Snowmobile Access Upended

In a victory for Montana environmentalists, a federal appeals court found the U.S. Forest Service’s plan to minimize snow mobile damage on 3.5 million acres of wild lands failed to pass legal muster.

Although the Forest Service plan actually reduced the amount of land open to snow mobiles, the 9th U.S. Circuit Court of Appeals said there has been a sharp increase in snow mobile use since the 1980s and improved capability to go into previously unreachable areas.

The appeals court said the USFS failed to provide adequate environmental analysis on the impacts of snowmobiles on big game habitat, including wolverine, moose, deer and elk.

The WildEarth Guardians, Friends of the Bitterroot and Quiet Recreation Inc. sued to challenge the USFS designation of 2 million acres of public land in southwest Montana open to motorized vehicles, principally snowmobiles.

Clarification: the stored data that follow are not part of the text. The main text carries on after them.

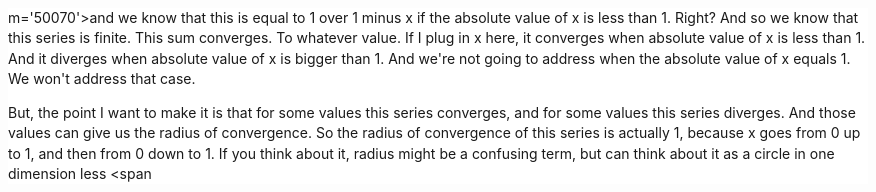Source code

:   m='50070'>and</span> <span m='50190'>we</span> <span m='50340'>know</span>
  <span m='51230'>that</span> <span m='51390'>this</span> <span
  m='51560'>is</span> <span m='51690'>equal</span> <span m='51990'>to</span>
  <span m='52760'>1</span> <span m='53010'>over</span> <span m='53290'>1</span>
  <span m='53450'>minus</span> <span m='53640'>x</span> <span
  m='55410'>if</span> <span m='55990'>the</span> <span m='56110'>absolute</span>
  <span m='56380'>value</span> <span m='56660'>of x</span> <span
  m='56880'>is</span> <span m='57030'>less</span> <span m='57452'>than</span>
  <span m='57874'>1. Right?</span> <span m='59230'>And so</span> <span
  m='59430'>we</span> <span m='59570'>know</span> <span m='59890'>that</span>
  <span m='60130'>this</span> <span m='60360'>series</span> <span
  m='61100'>is</span> <span m='61510'>finite.</span> <span m='62310'>This</span>
  <span m='62500'>sum</span> <span m='62820'>converges.</span> <span
  m='63660'>To</span> <span m='64035'>whatever</span> <span
  m='64410'>value.</span> <span m='65400'>If</span> <span m='65560'>I</span>
  <span m='65620'>plug</span> <span m='65870'>in</span> <span m='66150'>x
  here,</span> <span m='66420'>it</span> <span m='66530'>converges</span> <span
  m='67620'>when</span> <span m='68520'>absolute</span> <span
  m='68850'>value</span> <span m='69320'>of</span> <span m='69380'>x</span>
  <span m='69410'>is</span> <span m='69440'>less</span> <span
  m='69660'>than</span> <span m='69810'>1.</span> <span m='70660'>And it</span>
  <span m='70780'>diverges</span> <span m='71580'>when</span> <span
  m='71730'>absolute</span> <span m='71990'>value of</span> <span
  m='72250'>x</span> <span m='72520'>is</span> <span m='72660'>bigger</span>
  <span m='73110'>than</span> <span m='73300'>1.</span> <span m='74220'>And
  we're</span> <span m='74350'>not</span> <span m='74520'>going</span> <span
  m='74730'>to</span> <span m='75160'>address</span> <span m='76030'>when</span>
  <span m='76290'>the</span> <span m='76560'>absolute</span> <span
  m='76830'>value</span> <span m='77185'>of x</span> <span
  m='77540'>equals</span> <span m='78010'>1.</span> <span m='78250'>We</span>
  <span m='78450'>won't</span> <span m='78680'>address</span> <span
  m='79050'>that</span> <span m='79260'>case.</span> </p><p><span m='80550'>But,
  the</span> <span m='81150'>point</span> <span m='81470'>I</span> <span
  m='81500'>want to</span> <span m='81720'>make</span> <span m='82000'>it</span>
  <span m='82100'>is that</span> <span m='82280'>for</span> <span
  m='82390'>some</span> <span m='82800'>values</span> <span
  m='83240'>this</span> <span m='83410'>series</span> <span
  m='83810'>converges,</span> <span m='84740'>and</span> <span
  m='84990'>for</span> <span m='85100'>some</span> <span m='85395'>values</span>
  <span m='85690'>this</span> <span m='85850'>series</span> <span
  m='86220'>diverges.</span> <span m='87500'>And those</span> <span
  m='87720'>values</span> <span m='88760'>can</span> <span m='88970'>give</span>
  <span m='89170'>us</span> <span m='89330'>the</span> <span
  m='89450'>radius</span> <span m='89980'>of</span> <span
  m='90060'>convergence.</span> <span m='90680'>So</span> <span
  m='90760'>the</span> <span m='90840'>radius</span> <span m='91250'>of</span>
  <span m='91390'>convergence</span> <span m='91900'>of</span> <span
  m='92020'>this</span> <span m='92250'>series</span> <span m='93060'>is</span>
  <span m='93240'>actually</span> <span m='93610'>1,</span> <span
  m='94370'>because</span> <span m='94640'>x</span> <span m='94910'>goes</span>
  <span m='95170'>from</span> <span m='95400'>0</span> <span m='95710'>up</span>
  <span m='95880'>to</span> <span m='96000'>1,</span> <span m='96230'>and</span>
  <span m='96340'>then</span> <span m='96450'>from</span> <span
  m='96600'>0</span> <span m='96790'>down</span> <span m='97160'>to</span> <span
  m='97260'>1.</span> <span m='97530'>If</span> <span m='97800'>you</span> <span
  m='98020'>think</span> <span m='98210'>about</span> <span m='98480'>it,</span>
  <span m='98900'>radius</span> <span m='99440'>might</span> <span
  m='99630'>be</span> <span m='99720'>a</span> <span m='99780'>confusing</span>
  <span m='100330'>term,</span> <span m='100790'>but</span> <span
  m='100860'>can</span> <span m='101000'>think</span> <span
  m='101170'>about</span> <span m='101420'>it</span> <span m='102090'>as</span>
  <span m='102310'>a</span> <span m='102420'>circle</span> <span
  m='102970'>in</span> <span m='103200'>one</span> <span
  m='103390'>dimension</span> <span m='103820'>less</span> <span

“The court gives sensitive wildlife a chance to be free of snowmobiles and other motorized vehicles,”  said Bryan Bird, spokesman for WildEarth Guardians in a prepared statement.

This is the first appeals court victory in a challenge of the USFS minimization criteria, intended to reduce research damage and conflicts with people involved in non-motorized activity such as fishing, hunting, hiking, skiing and mountain biking.

In its review of USFS disclosure of a wolverine habitat map, the court noted that the public would not be able to determine the winter range of big game from the map.  The USFS agreed.

“If the wolverine habitat prediction map does not accurately depict the big game winter range, and the Forest Service ultimately worked from a different, accurate map, then it is the accurate map that must be disclosed to the public,” the court held.

On designation of winter range for deer elk and moose, the Forest Service “effectively stymied” the public’s ability to challenge agency action, the court said.

“We conclude that the [Environmental Impact Statement] does not provide the public adequate access to information about the impact of snowmobiles on big game wildlife and habitat,” wrote Judge Richard Paez for the panel.

The case was remanded to the Montana district court.